Cash conversion cycle measures the liquidity risk of expanding by growth (increasing inventory thereby increasing revenue). The cycle is measures by looking at the inventory conversion period, adding the receivables conversion period, and lastly subtracting the payables conversion period.
New York and Company's CCC for FY 2010 is negative, coming in at -21.04 days (40.31+2.95-64.30). This would mean that NWY doesn't pay its suppliers for the inventory that it buys until after it receives payment for selling those clothes.
However, this cannot be the case since NWY has its stores full of inventory before customers make a payment to buy clothes. Therefore, NWY does a very poor job of collecting its accounts receivables and needs to improve in this area if it wants to generate any cash flow.
In 2008 and in 2009, NWY's CCC was also negative.
Over the past 10/15+ years, there have been a decreasing number of independent retailers. In other words, more stores are becoming chain stores and are either owned by large corporations or franchised. The threat to new competitors is therefore small as New York and Company has significant competitive advantages over new competitors entering the market. Such advantages include favorable supply contracts, successful recognition of synergies resulting from a vertical structure. If a new competitor were to enter, they would not be successful in competing against New York and Company.
There is very intense competition within the retail industry. The retail market does not grow much on a year to year basis which results in firms jockeying for market share amongst each other. Firms in the retail space (New York and Company included) often try and undercut each other with price wars through sales and promotions.
New York and Company offers a wide range of products and is not specialized in a particular product.Yet, it is not easy to find substitutes because there is not really an alternative for clothes. Consumers can buy a different brand or style, but they still need to buy clothing. Consequently, retail companies offering products that are unique have a huge competitive advantage. New York and Company offers a unique style in a price range which some of its competitors gloss over. The risk of substitutes is not that big. However, The risk of competition is something which needs to be looked at.
Individual customers have almost no bargaining power in the retail industry as a customer cannot try and negotiate a price when checking out. Consumers as a whole have some bargaining power if they all demand high quality products which forces NWY to provide such a product. Consumers can also compare prices at other stores which forces New York and Company to sell its products at a fair price.
New York and Company has strict control over its suppliers which gives suppliers very little bargaining power. It maintains high standards for quality and if suppliers don't meet these standards, they can be dropped by NWY.
New York and Company was founded in 1918 and operated as a subsidiary of Limited Brands, from 1985 to 2002. Since its founding NWY has catered towards the same demographic of woman (25-40 middle class / lower upper class) that it still caters to even today. WY offers products consisting of casual and wear-to-work apparel and accessories. Examples of such products include pants, jackets, knit tops, blouses, sweaters, denim, t-shirts, active wear, handbags and jewelry.
New product lines are introduced into NWY’s retail stores in five major deliveries each year (spring, summer, fall, holiday and pre-spring) that are updated with selected new items every 2 to 4 weeks.
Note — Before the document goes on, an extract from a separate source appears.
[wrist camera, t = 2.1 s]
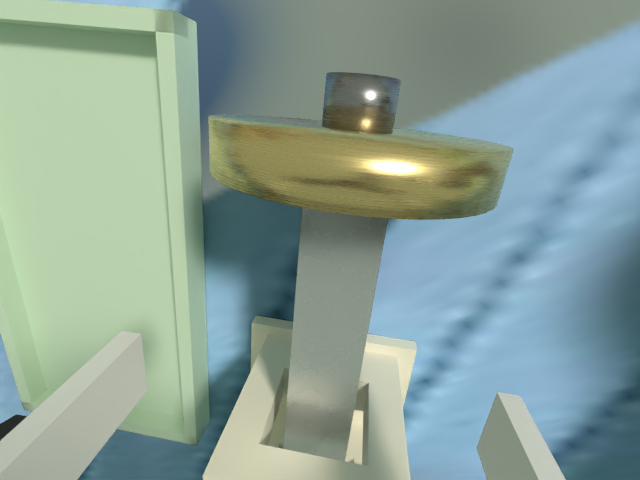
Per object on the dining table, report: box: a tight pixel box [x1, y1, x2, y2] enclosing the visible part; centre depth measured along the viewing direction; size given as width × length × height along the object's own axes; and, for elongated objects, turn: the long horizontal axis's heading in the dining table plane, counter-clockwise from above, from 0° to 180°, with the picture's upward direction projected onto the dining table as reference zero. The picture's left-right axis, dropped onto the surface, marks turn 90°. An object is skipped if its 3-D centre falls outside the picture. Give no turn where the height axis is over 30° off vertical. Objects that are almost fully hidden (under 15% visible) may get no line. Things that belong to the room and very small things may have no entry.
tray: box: [0, 0, 210, 446], centre depth 25 cm, size 16×31×2 cm, turn 175°
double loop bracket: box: [203, 316, 417, 480], centre depth 22 cm, size 11×12×12 cm
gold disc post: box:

This keeps the merchandise current and to keep customers engaged. Product line development begins with the introduction of design concepts, key styles, and its selection for the fashion line.
New York and Company primarily reaches its customers through its retail stores. NWY operates 587 stores throughout the United States (in 43 states). Stores are also located in Puerto Rico and other U.S. territories. NWY also reaches customers also through its website, www.nyandcompany.com. NWY does not offer its products at department stores (ex: Macy's, Nordstrom, Bloomingdales, etc.). Its clothing is sold exclusively at its own stores. NWY also has outlet stores which it sells its products through.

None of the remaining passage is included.